# Reliure's Birthday !!!



## Fabrice26

BON ANNIVERSAIRE 
(tous mes voeux les plus sincères...)​
Un très joyeux anniversaire à Reliure, grande contributrice WR devant l'Eternel (et je ne parle même pas de la PM!).


----------



## Novanas

Dear Reliure--
I'm very happy to be able to wish you the happiest of birthdays!  My computer died a couple of days ago, but fortunately the technicians were able to resuscitate it.  So I have not missed the grand day.

So, Happy Birthday!  I hope you stay happy and healthy for the next year and many, many, many years to come.  And please keep contributing to the Forum.  You are missed when you go on sabbatical.

Best wishes, Seneca the Duck.


----------



## la grive solitaire

*Joyeux Anniversaire Reliure!*​​

http://2.bp.blogspot.com/_NmFLsOnnU1M/SGgSfeoWebI/AAAAAAAABwc/i_Q5-QvoMRA/s400/livre2.jpg      http://fdata.over-blog.net/2/31/95/34/header_article_tmpphpjxd5Y2.jpg​


----------



## Punky Zoé

_Comme quoi, l'âge du Christ n'est pas fatal ! _
 *  Joyeux anniversaire !!!   *​


----------



## KaRiNe_Fr

Mais qué cachottièèèèèèère !  
('reusement le Chat voit tout ! )


----------



## Punky Zoé

Chat alors !!!


----------



## Charlie Parker

Joyeux anniversaire Reliure et merci mille fois pour toute ton aide sur le forum.


----------



## Nicomon

Savais-tu que 34 ans, c'est aussi l'âge de cette personne très sexy  Joyeux anniversitaire à toi Reliure


----------



## doinel

Comme lui
Bravo.


----------



## Reliure

Oh là là, les amis , en voilà un courrier de ministre ! 
Pardon de vous avoir ignorés, c'est que j'étais lancée dans les festivités. 
Ceci n'est qu'un petit détour, je reviens très vite vous répondre personnellement
 (en fait j'attends que les enchères montent,  c'est qu'on est malin dans ma ville,(en tout cas c'est la mode ces temps-ci), alors j'essaie d'en être digne )

__CONSIGNE__
Répondez à ces questions sur le fil consacré à l'anniversaire de Reliure :
1. D'après Novanas, qu'est-il arrivé à son ordinateur quelques jours plus tôt ?
2. Quel âge Nicomon mentionne-t-il ?
3. Quelle raison Reliure donne-t-elle pour avoir ignoré les messages ?
Les lignes suivantes proviennent d'une autre source que le texte.

__DONNÉES BRUTES__

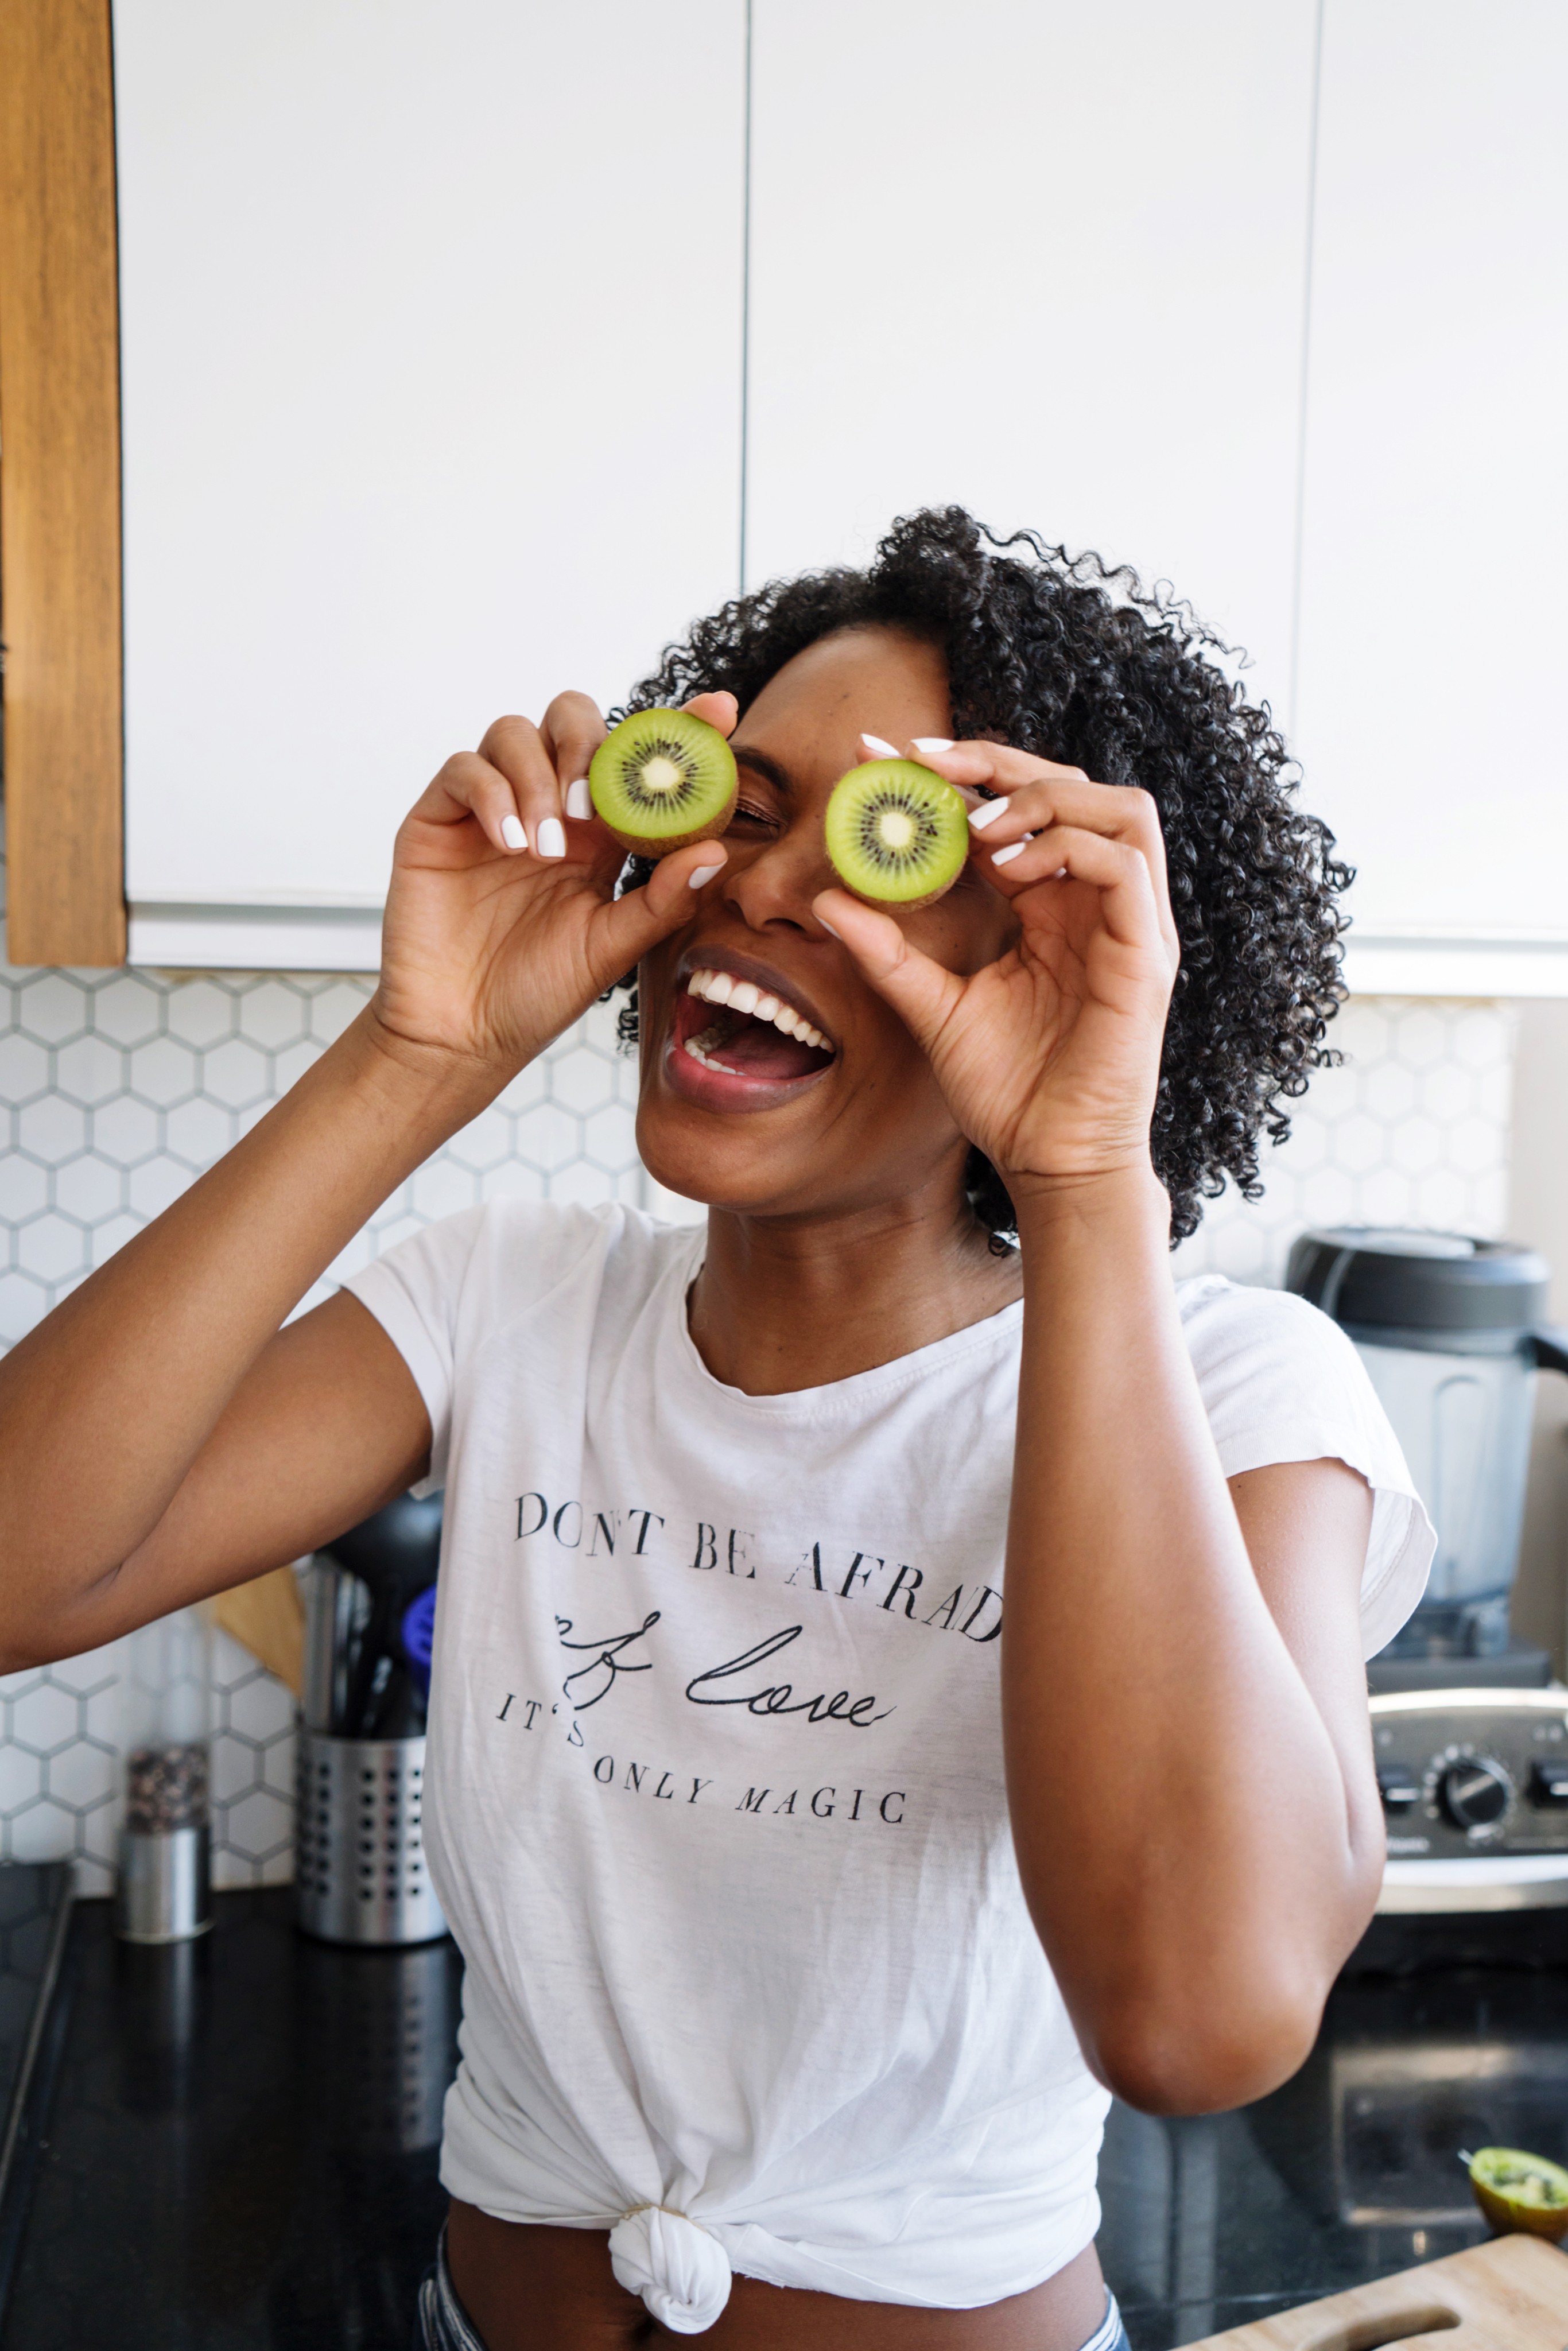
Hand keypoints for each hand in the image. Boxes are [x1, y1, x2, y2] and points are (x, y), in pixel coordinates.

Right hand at [371, 692, 736, 1073]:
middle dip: (588, 744)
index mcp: (599, 832)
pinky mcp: (438, 820)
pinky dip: (492, 794)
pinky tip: (511, 842)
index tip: (718, 712)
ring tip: (545, 848)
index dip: (677, 727)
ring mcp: (490, 809)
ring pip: (514, 731)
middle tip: (590, 806)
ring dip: (538, 776)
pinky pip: (464, 769)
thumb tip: (716, 850)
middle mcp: (547, 806)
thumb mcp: (613, 948)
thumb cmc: (537, 993)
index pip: (638, 759)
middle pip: (571, 718)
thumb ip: (663, 900)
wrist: (462, 1034)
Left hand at [813, 742, 1179, 1196]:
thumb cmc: (1004, 1091)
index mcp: (1051, 905)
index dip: (953, 772)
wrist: (1049, 1161)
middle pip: (1072, 784)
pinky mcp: (1146, 953)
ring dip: (1044, 799)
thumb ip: (887, 954)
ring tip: (976, 831)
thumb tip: (827, 898)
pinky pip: (1126, 865)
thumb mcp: (932, 1009)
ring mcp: (1130, 924)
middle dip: (995, 761)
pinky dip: (1068, 849)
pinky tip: (1011, 872)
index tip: (878, 756)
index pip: (1012, 810)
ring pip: (1121, 807)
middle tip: (920, 764)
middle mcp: (1096, 902)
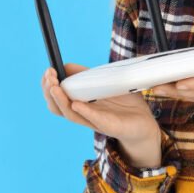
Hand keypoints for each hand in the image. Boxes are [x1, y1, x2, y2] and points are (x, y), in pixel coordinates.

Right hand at [41, 63, 160, 162]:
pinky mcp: (110, 126)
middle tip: (49, 77)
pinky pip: (95, 119)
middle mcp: (83, 114)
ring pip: (71, 114)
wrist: (145, 123)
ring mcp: (95, 121)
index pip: (55, 97)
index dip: (48, 85)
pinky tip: (76, 104)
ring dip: (60, 101)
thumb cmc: (124, 103)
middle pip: (57, 107)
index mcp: (79, 104)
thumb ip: (86, 75)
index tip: (48, 71)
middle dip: (49, 91)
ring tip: (55, 87)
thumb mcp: (104, 82)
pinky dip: (84, 111)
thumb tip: (66, 65)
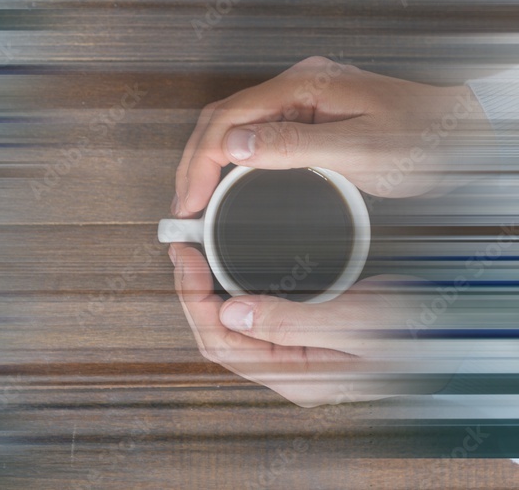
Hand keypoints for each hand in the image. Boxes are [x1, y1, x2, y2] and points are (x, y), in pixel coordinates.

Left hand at [168, 244, 448, 406]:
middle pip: (217, 334)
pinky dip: (230, 288)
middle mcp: (285, 367)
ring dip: (207, 289)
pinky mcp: (298, 332)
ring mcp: (290, 352)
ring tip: (194, 253)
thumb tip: (232, 315)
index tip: (184, 259)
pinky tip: (225, 267)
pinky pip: (251, 314)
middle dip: (192, 291)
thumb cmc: (409, 334)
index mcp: (293, 374)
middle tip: (181, 249)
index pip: (219, 343)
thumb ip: (292, 322)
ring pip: (230, 324)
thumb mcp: (355, 321)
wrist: (441, 333)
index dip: (192, 300)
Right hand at [171, 56, 491, 216]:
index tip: (189, 199)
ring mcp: (301, 102)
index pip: (229, 118)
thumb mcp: (359, 150)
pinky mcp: (308, 119)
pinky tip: (225, 184)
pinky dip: (231, 163)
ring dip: (209, 164)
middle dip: (195, 164)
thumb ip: (294, 146)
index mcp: (304, 86)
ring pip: (235, 129)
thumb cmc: (423, 138)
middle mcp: (298, 88)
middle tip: (184, 207)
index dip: (200, 161)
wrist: (461, 135)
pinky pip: (256, 136)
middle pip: (224, 121)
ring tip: (195, 201)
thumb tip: (235, 145)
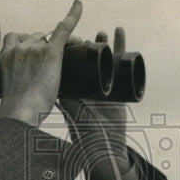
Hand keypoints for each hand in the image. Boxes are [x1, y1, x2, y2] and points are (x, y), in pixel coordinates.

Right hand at [0, 0, 81, 126]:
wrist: (20, 113)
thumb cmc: (16, 108)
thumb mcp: (9, 89)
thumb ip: (16, 79)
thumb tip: (29, 84)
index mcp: (5, 56)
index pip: (15, 38)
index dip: (28, 40)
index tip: (33, 44)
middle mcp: (18, 48)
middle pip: (36, 37)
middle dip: (46, 44)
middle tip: (58, 56)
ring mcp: (34, 49)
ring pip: (49, 38)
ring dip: (58, 43)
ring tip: (69, 52)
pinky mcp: (50, 54)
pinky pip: (63, 29)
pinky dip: (73, 15)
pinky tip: (79, 4)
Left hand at [58, 26, 132, 179]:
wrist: (107, 146)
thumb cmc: (88, 134)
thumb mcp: (75, 116)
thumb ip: (69, 104)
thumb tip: (59, 89)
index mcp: (73, 88)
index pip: (69, 65)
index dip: (69, 53)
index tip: (67, 42)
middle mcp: (87, 84)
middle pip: (86, 58)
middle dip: (86, 45)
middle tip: (86, 38)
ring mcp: (103, 82)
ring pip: (102, 56)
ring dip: (101, 42)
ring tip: (100, 33)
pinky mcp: (119, 83)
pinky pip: (119, 60)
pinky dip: (120, 46)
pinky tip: (118, 33)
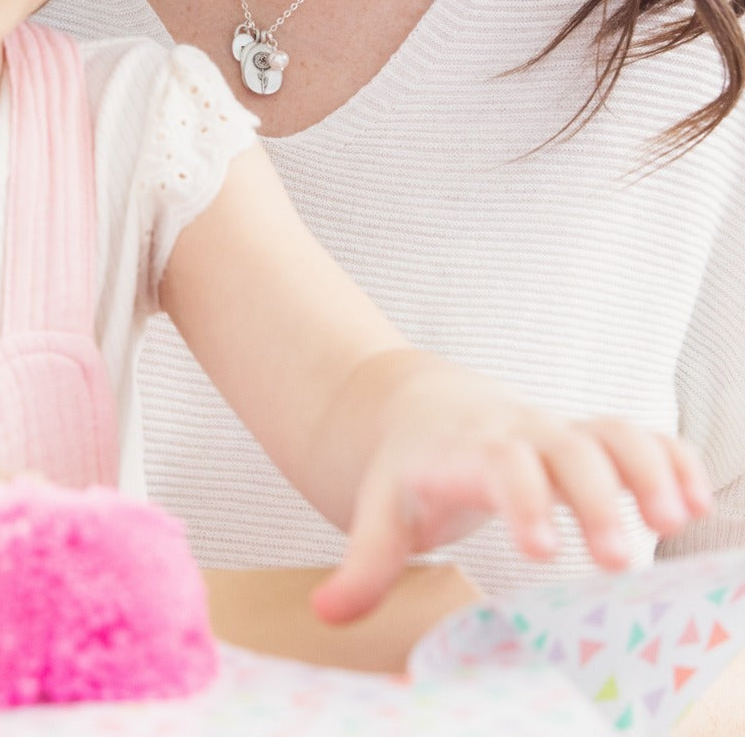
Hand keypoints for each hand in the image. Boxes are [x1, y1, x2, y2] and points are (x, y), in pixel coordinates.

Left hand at [311, 351, 711, 623]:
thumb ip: (364, 564)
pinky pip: (639, 434)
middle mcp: (520, 435)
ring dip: (650, 469)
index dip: (523, 501)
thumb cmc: (408, 469)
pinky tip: (695, 503)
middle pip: (567, 449)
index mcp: (467, 452)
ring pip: (612, 432)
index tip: (542, 550)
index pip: (500, 463)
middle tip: (621, 560)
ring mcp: (558, 433)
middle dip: (597, 498)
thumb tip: (327, 613)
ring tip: (676, 523)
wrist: (422, 409)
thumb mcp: (379, 509)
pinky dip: (672, 458)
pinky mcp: (588, 438)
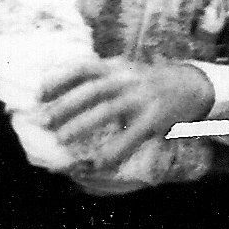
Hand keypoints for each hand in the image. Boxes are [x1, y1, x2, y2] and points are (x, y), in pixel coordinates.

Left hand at [33, 56, 214, 167]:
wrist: (191, 85)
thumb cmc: (146, 82)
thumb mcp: (123, 71)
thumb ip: (98, 79)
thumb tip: (59, 97)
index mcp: (116, 65)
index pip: (82, 67)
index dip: (58, 79)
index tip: (38, 95)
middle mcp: (127, 78)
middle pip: (90, 90)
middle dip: (64, 106)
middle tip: (43, 122)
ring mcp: (141, 97)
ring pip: (106, 111)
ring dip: (81, 126)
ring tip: (61, 139)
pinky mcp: (153, 118)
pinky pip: (129, 137)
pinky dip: (113, 151)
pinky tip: (98, 162)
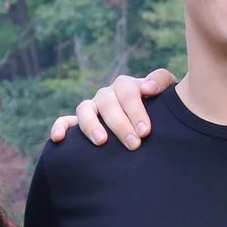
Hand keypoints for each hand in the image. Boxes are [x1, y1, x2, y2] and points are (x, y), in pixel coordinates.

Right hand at [48, 68, 177, 148]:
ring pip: (85, 109)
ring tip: (102, 142)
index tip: (145, 131)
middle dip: (120, 123)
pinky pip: (64, 122)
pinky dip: (60, 127)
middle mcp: (107, 96)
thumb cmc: (161, 113)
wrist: (150, 130)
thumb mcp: (167, 96)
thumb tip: (148, 86)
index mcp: (127, 87)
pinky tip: (58, 138)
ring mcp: (91, 109)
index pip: (127, 90)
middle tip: (134, 143)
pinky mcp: (77, 124)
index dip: (135, 109)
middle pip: (107, 101)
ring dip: (91, 124)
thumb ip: (162, 82)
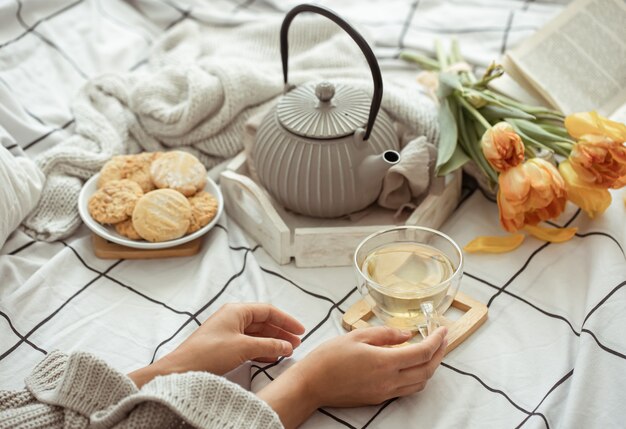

__RÉPONSE__
1. Il est tombé en panne, mais les techniciens ont réussi à le remettre en marche.
2. 34 ans.
3. Elle était lancée dans les festivités.